**Document passage:**

The Los Angeles Times reports that KMZT (formerly 105.1 FM) has swapped names and formats with sister station KKGO (formerly 1260 AM)&bnsp;— billed as "Go Country."

The paper quotes owner Saul Levine, president of their parent company, Mt. Wilson FM Broadcasters, as saying, "After 18 years of programming classical music, which I love, it's been an agonizing thing, something we haven't done on the spur of the moment. I really hope the classical music audience will be understanding. I sympathize with those who will be upset."

Country fans will certainly be happy, especially as KZLA-FM (93.9), which once billed itself as "America's most listened-to country station," dropped the format last August after 26 years in favor of dance and R&B music, renaming itself KMVN-FM, according to the Times.

"Both the country and the classical music audiences are very passionate. I'm sure there will be great relief and excitement on the country side," as well as disappointment among classical listeners, Jeff Pollack, a prominent radio consultant and chief executive of the Pollack Media Group, told the Times.

Part of the reason KMZT was dropped was due to the desire of advertisers to woo younger listeners; much of the KMZT audience is reportedly in its 60s. The station's revenue had dropped 80% in the last year after losing accounts with BMW, Mercedes-Benz and AT&T.

**Supplied records:**
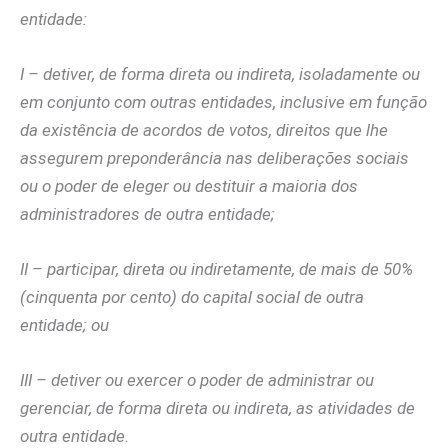
entidade:
I – detiver, de forma direta ou indireta, isoladamente ou
em conjunto com outras entidades, inclusive em função
da existência de acordos de votos, direitos que lhe
assegurem preponderância nas deliberações sociais
ou o poder de eleger ou destituir a maioria dos
administradores de outra entidade;
II – participar, direta ou indiretamente, de mais de 50%
(cinquenta por cento) do capital social de outra
entidade; ou
III – detiver ou exercer o poder de administrar ou
gerenciar, de forma direta ou indireta, as atividades de
outra entidade.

**Apply what you read:**
(1) Do these statements agree with the radio station report? Answer yes or no for each and quote the deciding words. (a) KZLA-FM dropped its country format after 26 years. (b) Saul Levine's station programmed classical music for 20 years. (c) The station's revenue fell 80% in the last year.
(2) In the radio station report, which advertisers' accounts did the station lose?
(3) Carry the report on KMZT's format change further, starting after its final sentence.
The items above come from a separate source and have no connection to the radio station report.

**Written answers:**
(1)
(a) Yes: "dropped the format last August after 26 years"
(b) No: "After 18 years of programming classical music"
(c) Yes: "The station's revenue had dropped 80% in the last year"

(2) BMW, Mercedes-Benz and AT&T.

(3)
Pollack told the Times, "Saul has very unselfishly kept this radio station when he could have sold it years ago. I think that, having done his sort of civic duty to keep it alive, it's very difficult, competitively, to have a commercial classical station."

Unusually, Los Angeles has more than one classical music station. Classical fans can still tune to KUSC-FM (91.5) and KCSN-FM (88.5), as well as KMZT on the AM dial. "There were three FM classical stations in this market, and there wasn't one FM country station," Levine told the paper. "We're doing a juggling act, because our history has been to serve orphaned formats."

In any event, some music constituency always seems to lose out. Levine — who has owned the 105.1 frequency since 1958 — changed it from jazz to classical music in January 1990 after longtime classical station KFAC-FM (92.3) dropped the format. At the time the change enraged jazz fans, according to the paper.

Monday's switch returned 105.1 to its original call letters, KKGO; Levine renamed the station KMZT in 2003 in order to brand it as "K-Mozart" as a way of highliting its classical offerings.